Provided records section start

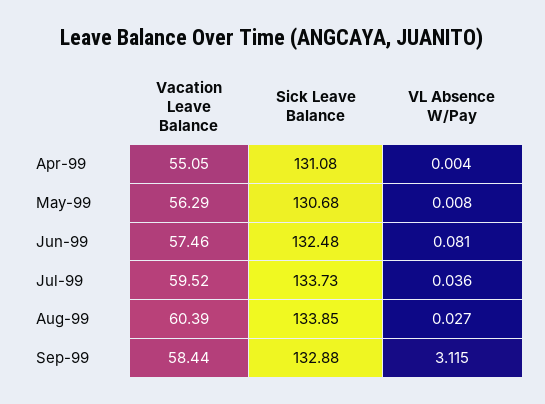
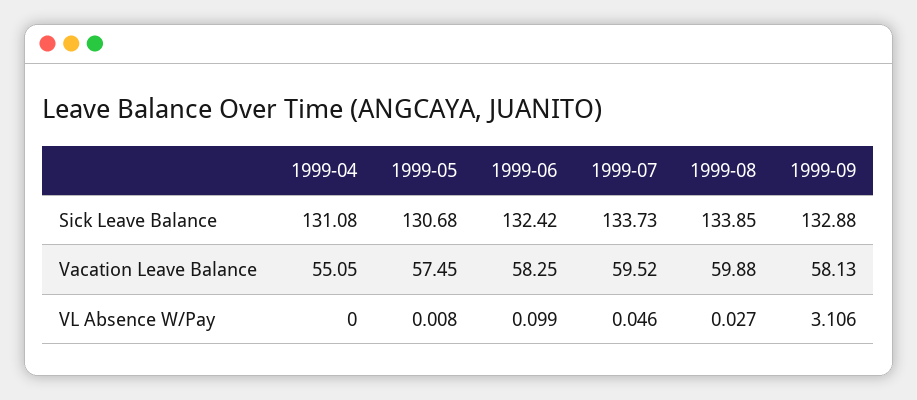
  {
    "Vacation Leave Balance": {
      "Apr-99": 55.05,
-     "May-99": 56.29,
+     "May-99": 57.45,
-     "Jun-99": 57.46,
+     "Jun-99": 58.25,
      "Jul-99": 59.52,
-     "Aug-99": 60.39,
+     "Aug-99": 59.88,
-     "Sep-99": 58.44
+     "Sep-99": 58.13
    },
    "Sick Leave Balance": {
      "Apr-99": 131.08,
      "May-99": 130.68,
-     "Jun-99": 132.48,
+     "Jun-99": 132.42,
      "Jul-99": 133.73,
      "Aug-99": 133.85,
      "Sep-99": 132.88
    },
    "VL Absence W/Pay": {
-     "Apr-99": 0.004,
+     "Apr-99": 0,
      "May-99": 0.008,
-     "Jun-99": 0.081,
+     "Jun-99": 0.099,
-     "Jul-99": 0.036,
+     "Jul-99": 0.046,
      "Aug-99": 0.027,
-     "Sep-99": 3.115
+     "Sep-99": 3.106
    }
  }

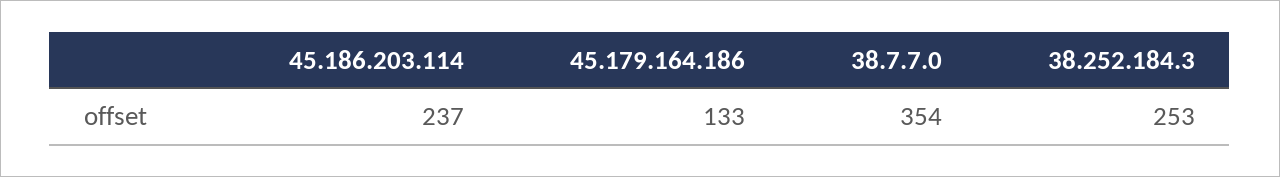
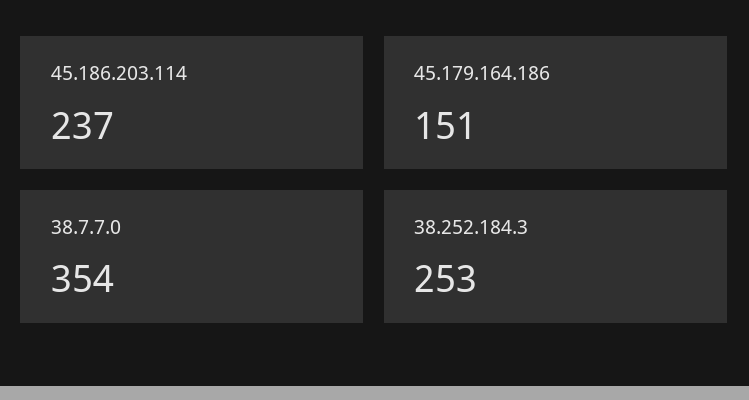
  {
    "45.186.203.114": 237,
-   "45.179.164.186": 133,
+   "45.179.164.186": 151,
    "38.7.7.0": 354,
    "38.252.184.3": 253
  }

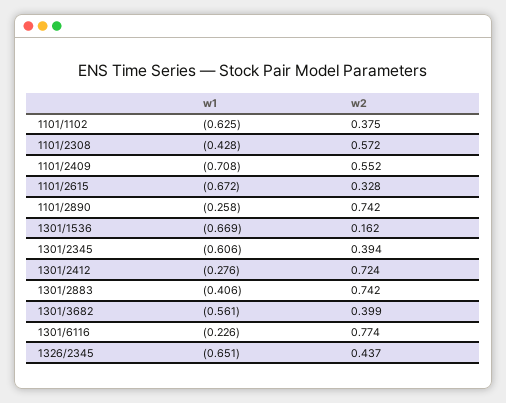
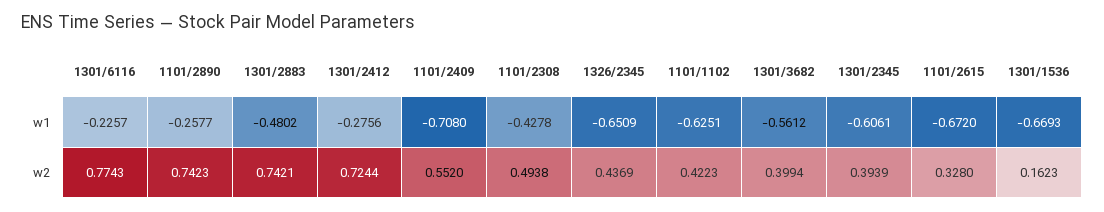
  {
    "w1": {
      "1101/1102": -0.6251,
      "1101/2308": -0.4278,
      "1101/2409": -0.708,
      "1101/2615": -0.672,
      "1101/2890": -0.2577,
      "1301/1536": -0.6693,
      "1301/2345": -0.6061,
      "1301/2412": -0.2756,
-     "1301/2883": -0.406,
+     "1301/2883": -0.4802,
      "1301/3682": -0.5612,
      "1301/6116": -0.2257,
      "1326/2345": -0.6509
    },
    "w2": {
-     "1101/1102": 0.375,
+     "1101/1102": 0.4223,
-     "1101/2308": 0.572,
+     "1101/2308": 0.4938,
      "1101/2409": 0.552,
      "1101/2615": 0.328,
      "1101/2890": 0.7423,
      "1301/1536": 0.1623,
      "1301/2345": 0.3939,
      "1301/2412": 0.7244,
      "1301/2883": 0.7421,
      "1301/3682": 0.3994,
      "1301/6116": 0.7743,
      "1326/2345": 0.4369
    }
  }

Provided records section end

Task statement: The finished answer is an exact repetition of the listing, with every picture removed.

Response area:
  {
    "Vacation Leave Balance": {
      "Apr-99": 55.05,
-     "May-99": 56.29,
+     "May-99": 57.45,
-     "Jun-99": 57.46,
+     "Jun-99": 58.25,
      "Jul-99": 59.52,
-     "Aug-99": 60.39,
+     "Aug-99": 59.88,
-     "Sep-99": 58.44
+     "Sep-99": 58.13
    },
    "Sick Leave Balance": {
      "Apr-99": 131.08,
      "May-99": 130.68,
-     "Jun-99": 132.48,
+     "Jun-99": 132.42,
      "Jul-99": 133.73,
      "Aug-99": 133.85,
      "Sep-99": 132.88
    },
    "VL Absence W/Pay": {
-     "Apr-99": 0.004,
+     "Apr-99": 0,
      "May-99": 0.008,
-     "Jun-99": 0.081,
+     "Jun-99": 0.099,
-     "Jul-99": 0.036,
+     "Jul-99": 0.046,
      "Aug-99": 0.027,
-     "Sep-99": 3.115
+     "Sep-99": 3.106
    }
  }

  {
    "45.186.203.114": 237,
-   "45.179.164.186": 133,
+   "45.179.164.186": 151,
    "38.7.7.0": 354,
    "38.252.184.3": 253
  }

  {
    "w1": {
      "1101/1102": -0.6251,
      "1101/2308": -0.4278,
      "1101/2409": -0.708,
      "1101/2615": -0.672,
      "1101/2890": -0.2577,
      "1301/1536": -0.6693,
      "1301/2345": -0.6061,
      "1301/2412": -0.2756,
-     "1301/2883": -0.406,
+     "1301/2883": -0.4802,
      "1301/3682": -0.5612,
      "1301/6116": -0.2257,
      "1326/2345": -0.6509
    },
    "w2": {
-     "1101/1102": 0.375,
+     "1101/1102": 0.4223,
-     "1101/2308": 0.572,
+     "1101/2308": 0.4938,
      "1101/2409": 0.552,
      "1101/2615": 0.328,
      "1101/2890": 0.7423,
      "1301/1536": 0.1623,
      "1301/2345": 0.3939,
      "1301/2412": 0.7244,
      "1301/2883": 0.7421,
      "1301/3682": 0.3994,
      "1301/6116": 0.7743,
      "1326/2345": 0.4369
    }
  }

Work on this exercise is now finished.